Thursday, May 11, 2017

A Rose is a Rose

Today Ned and I took my mother to the McKinley Park rose garden in Sacramento.  Ned has been wanting to do this for months but had to wait for the roses to bloom...and then when they reached their peak, he was on the road, driving from Houston to Sacramento.  So the roses are slightly past peak, but still an amazing, dazzling display of color.

 
We almost didn't make it.  When I went to Atria she was asleep and didn't think she could stand up.  I became Ned or Jeri and jollied her to sitting, then gave her coffee, which woke her up a bit.  She got emotional when she asked "where's Mom?" and I had to tell her that her mother had been dead for 60 years.  She was sad that she didn't even know that.

But eventually I got her out into the car, not having a clue where she was or where she was going, but by the time we got to the park near Ned's house, she was a bit more with it.  Ned, bless him, met the car, got us out right across the street from the entrance to the park and then took the car and parked it, so we would not have to walk far.

Ned was such a good guy.  He had packed a lunch for us and thought of everything.  He bought white balloon bread, which he remembered my mother always made her sandwiches on when she made lunch for him as a kid.  He went and found olives because my mother had always said "it's not a party without olives."

He made a delicious fruit salad and he packed beverages -- wine for himself and his grandmother and water for me.

We were at a bench in the shade, just outside of the garden itself and my mother kept exclaiming over and over about how beautiful the flowers (and trees!) were.

I left the two of them sitting there and I went off to wander through the garden and take some photos.
 
Eventually, my mother was getting cold so they joined me in the garden and we wandered around looking at all the roses.  My mother especially seemed to like the huge bushes of white roses.  In fact, whenever we were talking about anything, she would interrupt to say "aren't those white roses beautiful?"

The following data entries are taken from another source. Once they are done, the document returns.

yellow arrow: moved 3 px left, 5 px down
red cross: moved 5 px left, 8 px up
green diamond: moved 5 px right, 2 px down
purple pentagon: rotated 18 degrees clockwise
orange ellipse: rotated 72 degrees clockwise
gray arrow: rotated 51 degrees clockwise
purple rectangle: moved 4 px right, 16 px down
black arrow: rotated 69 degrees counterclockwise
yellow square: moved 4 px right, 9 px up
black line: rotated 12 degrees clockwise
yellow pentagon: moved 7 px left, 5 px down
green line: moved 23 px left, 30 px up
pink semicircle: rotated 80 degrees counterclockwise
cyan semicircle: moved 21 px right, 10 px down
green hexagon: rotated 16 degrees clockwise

It was finally time to leave -- I needed to get the car home for Walt, who was going to San Francisco that night.  Ned went and got the car for us and parked it in "movie star parking" (directly opposite the entrance to the garden--Thank you, Gilbert) and we said our goodbyes.

Instead of getting on the freeway, knowing how much my mother loves trees and knowing that Sacramento is officially a "Tree City," I drove through town and, not surprisingly, she just loved looking at all the trees.

I dropped her off at Atria and while she didn't know where she was going, I knew she would be able to find her apartment (I won't be able to do that after she moves next week) and I came home to nap for a couple of hours, since I'd had so little sleep the night before.

While still vague and demented, she was so much better at the end of our adventure than she was when she woke up, that I felt good about the trip and am encouraged to think about the possibility of her having more social interaction with folks in the memory care unit, which can only be good for her.